Noch ist aber weiterhin unklar, ob der französische Erstligist auch in der kommenden Spielzeit auf den Shootingstar bauen kann. Der Vertrag von Pepe läuft zwar erst im Sommer 2022 aus, neben den Bayern sollen aber auch weitere internationale Spitzenklubs bereits ihr Interesse hinterlegt haben. 


In der Zeitung La Voix du Nord sprach Klub-Boss Gerard Lopez nun jedoch ein unmissverständliches Machtwort. "Wir haben uns entschieden, keine Gespräche zu führen - sei es mit Klubs oder Spielerberatern. Bis Mitte Mai wird Ruhe herrschen", so der 47-Jährige. Anstatt sich mit einem möglichen Abgang zu beschäftigen, soll sich der Offensivspieler auch in den kommenden Monaten voll und ganz auf seine Aufgaben für die Nordfranzosen konzentrieren und mithelfen, den zweiten Platz hinter Serienmeister Paris Saint-Germain zu festigen.

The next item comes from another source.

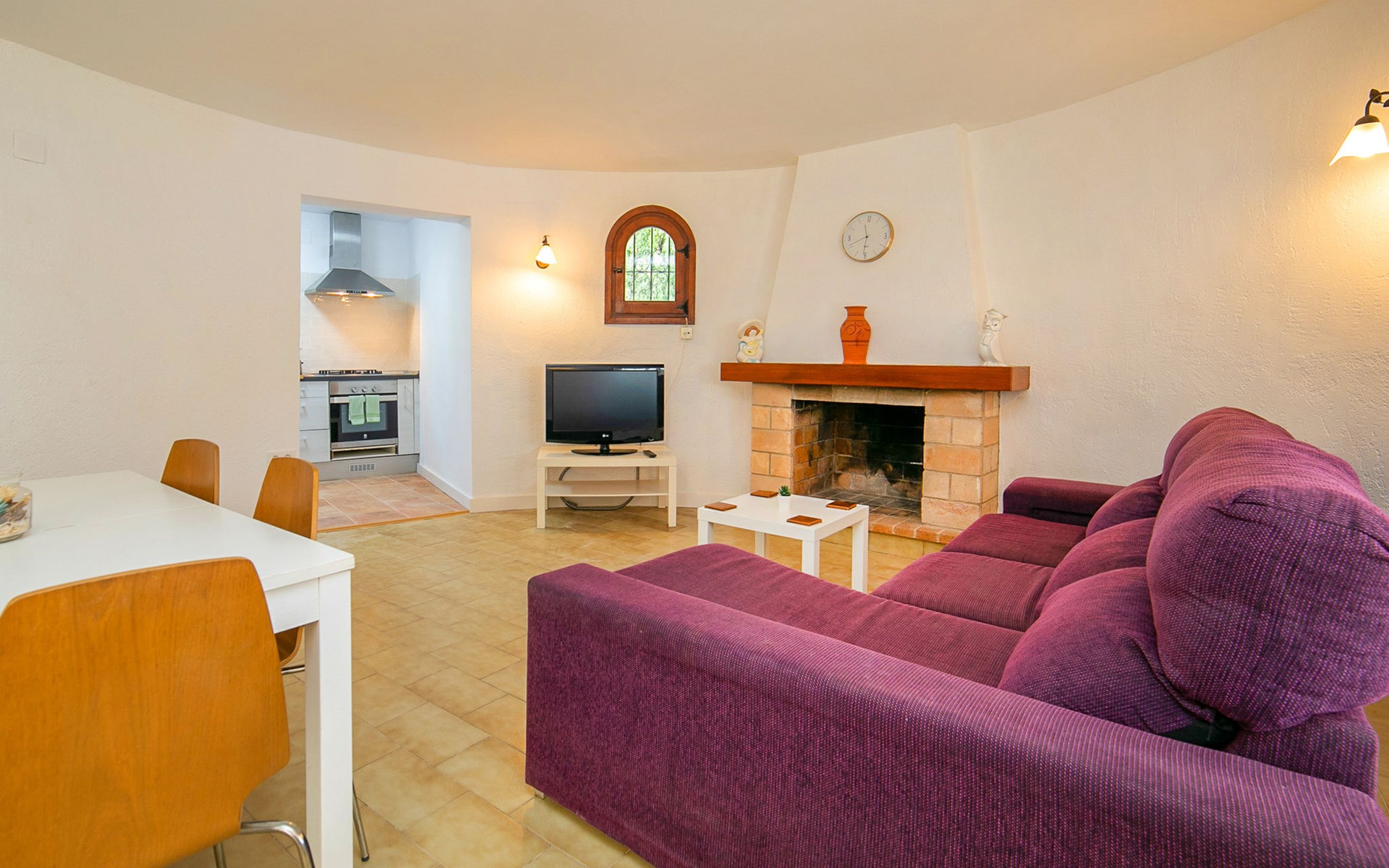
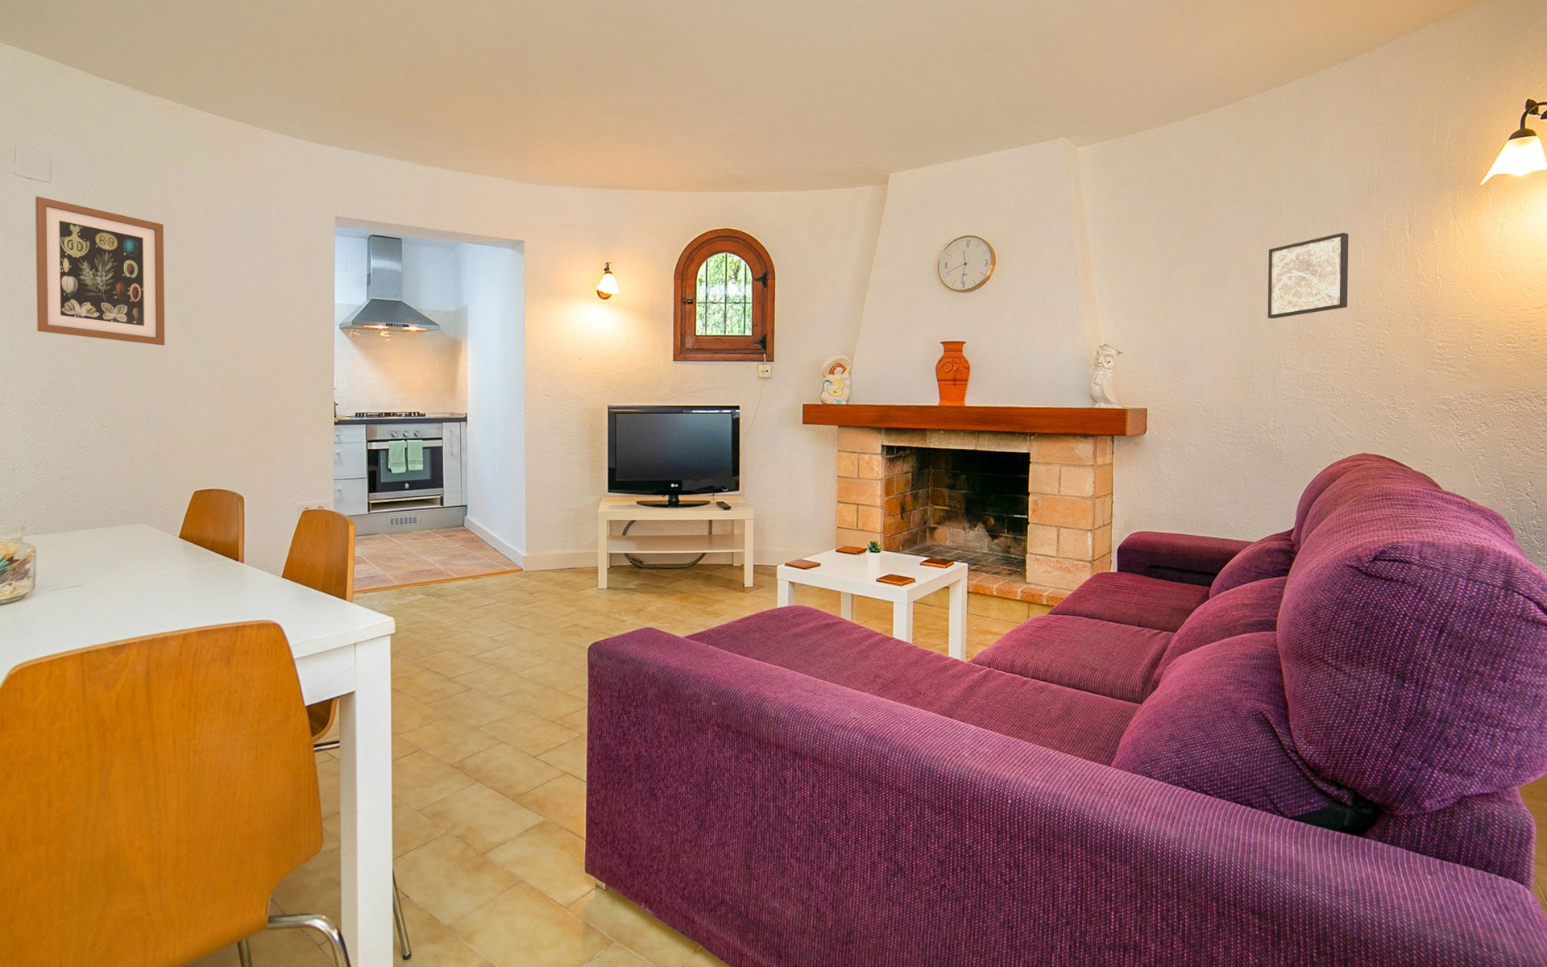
+ wall art [35,196,165,345]
+ wall art [1267,232,1349,319]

Gegenüber Canal+ ließ Pepe selbst seine Zukunft zuletzt völlig offen und erklärte, dass er "keine Präferenzen" habe und sich alle Ligen anschaue. Aber auch einen Verbleib in Lille könne er sich durchaus vorstellen. Hauptansprechpartner in Sachen Vertragsgespräche seien aber ohnehin seine Berater. "Meine Berater kümmern sich um die Angelegenheiten, ich bin auf das aufregende Saisonende fokussiert", so der Rechtsaußen.


Angesprochen auf eine ​angebliche Kontaktaufnahme seitens der Bayern, zeigte sich der elffache Nationalspieler der Elfenbeinküste so wendig wie bei seinen spektakulären Dribblings und hielt sich bewusst vage. "Wenn der richtige Moment gekommen ist, werde ich mich entscheiden. Ob es Kontakt mit dem FC Bayern gab? Sicher nicht mit mir", so Pepe. Womöglich klingelte das Telefon seiner Berater jedoch bereits mehrfach.